# [EXCERPT TO READ]
○ ○ ○ ○ ○

I can see it now. More land in pot growing than corn. Wait until there is a shortage of Doritos because of it.


----------



## Trophy Specialist (Nov 30, 2001)

JUSTCATCHINUM said:


> We have a place in Au Gres Twp. It will be interesting to see what happens near us, taking in consideration what is/has been going on for some time.


No need to wait and see. Property zone commercial in Au Gres township is already going way up. I know of at least a couple properties that have more than doubled in value in the last year there. Now if the fall marijuana ballot initiated fails for recreational sales in MI, then things will go back to the way it was, but all indications show that it will likely pass by a landslide. The 800 pound gorilla in the room though is the FEDs who could disrupt all the state pot laws. I really think it could be a big issue in upcoming elections.


----------



## Petronius (Oct 13, 2010)

My city has an ordinance against grow operations. There was a grow operation in a commercial building near my house. We had it shut down. When the city inspectors learned the building was being used without being inspected, they demanded to be let in. The operators moved out at night. The police checked it the next day.
The building owner claimed ignorance. Said he didn’t know who leased it or what they were doing in it. He got smart and made some phone calls after being told his building was in jeopardy.


----------



## TrailMarker (Dec 8, 2012)

○ ○ ○ ○ ○

# [THE DATA]
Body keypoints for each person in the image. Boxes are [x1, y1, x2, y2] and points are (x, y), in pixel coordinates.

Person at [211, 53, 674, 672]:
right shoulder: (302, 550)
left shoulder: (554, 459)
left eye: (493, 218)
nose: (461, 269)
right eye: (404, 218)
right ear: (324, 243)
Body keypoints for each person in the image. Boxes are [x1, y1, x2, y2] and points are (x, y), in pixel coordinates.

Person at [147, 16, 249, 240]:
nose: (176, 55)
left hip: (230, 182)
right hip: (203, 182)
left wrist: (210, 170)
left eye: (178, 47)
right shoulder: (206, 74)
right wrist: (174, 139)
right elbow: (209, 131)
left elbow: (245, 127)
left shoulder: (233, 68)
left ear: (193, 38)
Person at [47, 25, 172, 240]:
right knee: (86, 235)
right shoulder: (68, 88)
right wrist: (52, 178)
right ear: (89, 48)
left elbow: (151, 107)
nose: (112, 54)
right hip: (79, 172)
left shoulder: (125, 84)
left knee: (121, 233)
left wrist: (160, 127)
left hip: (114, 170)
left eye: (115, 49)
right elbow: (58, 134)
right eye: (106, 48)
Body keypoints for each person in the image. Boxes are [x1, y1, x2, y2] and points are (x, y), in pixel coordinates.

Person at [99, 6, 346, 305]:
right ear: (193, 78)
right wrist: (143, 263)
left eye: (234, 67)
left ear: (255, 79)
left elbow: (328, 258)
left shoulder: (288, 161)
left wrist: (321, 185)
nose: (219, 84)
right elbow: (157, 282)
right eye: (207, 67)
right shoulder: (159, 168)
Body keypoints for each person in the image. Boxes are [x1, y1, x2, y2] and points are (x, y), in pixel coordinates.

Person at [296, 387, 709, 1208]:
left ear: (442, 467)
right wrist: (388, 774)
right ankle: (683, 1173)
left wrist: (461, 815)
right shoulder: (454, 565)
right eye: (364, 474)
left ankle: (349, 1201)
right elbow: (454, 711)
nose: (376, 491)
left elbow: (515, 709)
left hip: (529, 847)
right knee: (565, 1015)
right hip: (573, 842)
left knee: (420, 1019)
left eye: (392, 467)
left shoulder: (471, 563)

○ ○ ○ ○ ○

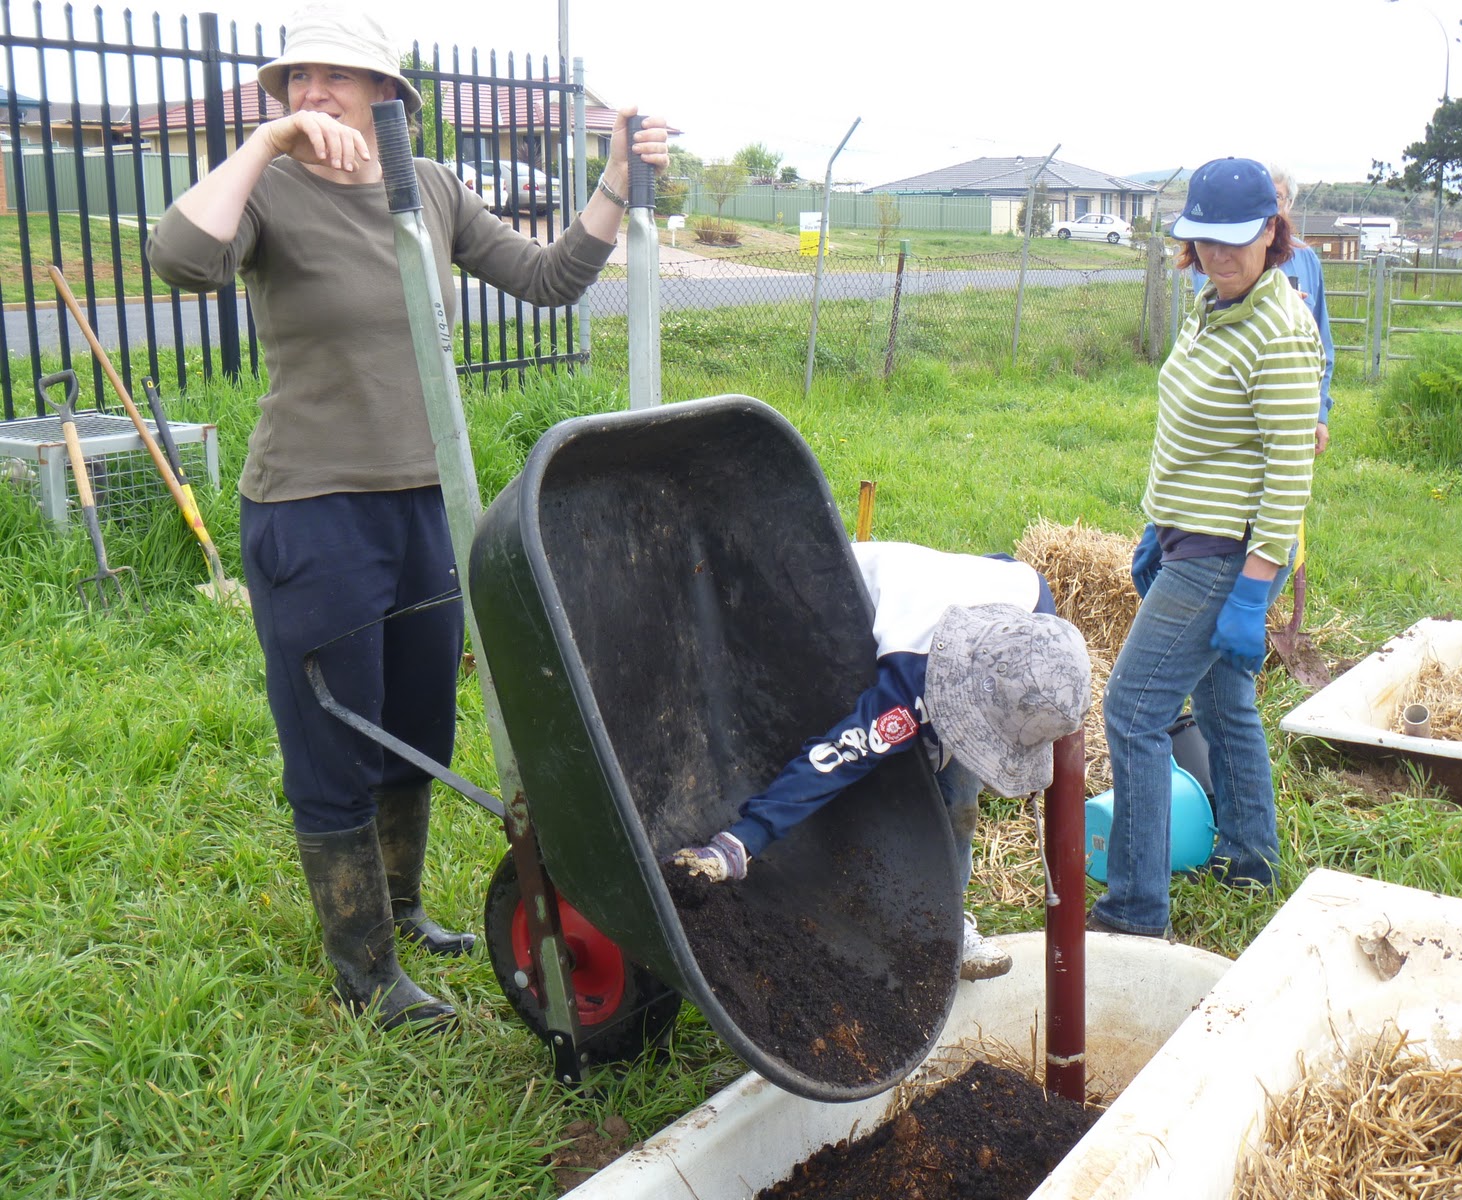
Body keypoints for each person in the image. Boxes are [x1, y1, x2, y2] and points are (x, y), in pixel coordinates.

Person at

○ ○ ○ ○ ○

# [EXERCISE REQUIREMENTS]
a. Transcribe a passage from the forum thread on marijuana grow operations, beginning at the words "## Petronius (Oct" and stopping after the words "(Dec 8, 2012)".
b. In the forum thread on marijuana grow operations, what did the city inspectors demand when they learned the commercial building was being used without being inspected?
The listing is separate material and has no connection to the forum thread.

# [WRITTEN RESPONSES]
a.
## Petronius (Oct 13, 2010)

My city has an ordinance against grow operations. There was a grow operation in a commercial building near my house. We had it shut down. When the city inspectors learned the building was being used without being inspected, they demanded to be let in. The operators moved out at night. The police checked it the next day.
The building owner claimed ignorance. Said he didn’t know who leased it or what they were doing in it. He got smart and made some phone calls after being told his building was in jeopardy.


----------



## TrailMarker (Dec 8, 2012)

b. They demanded to be let in.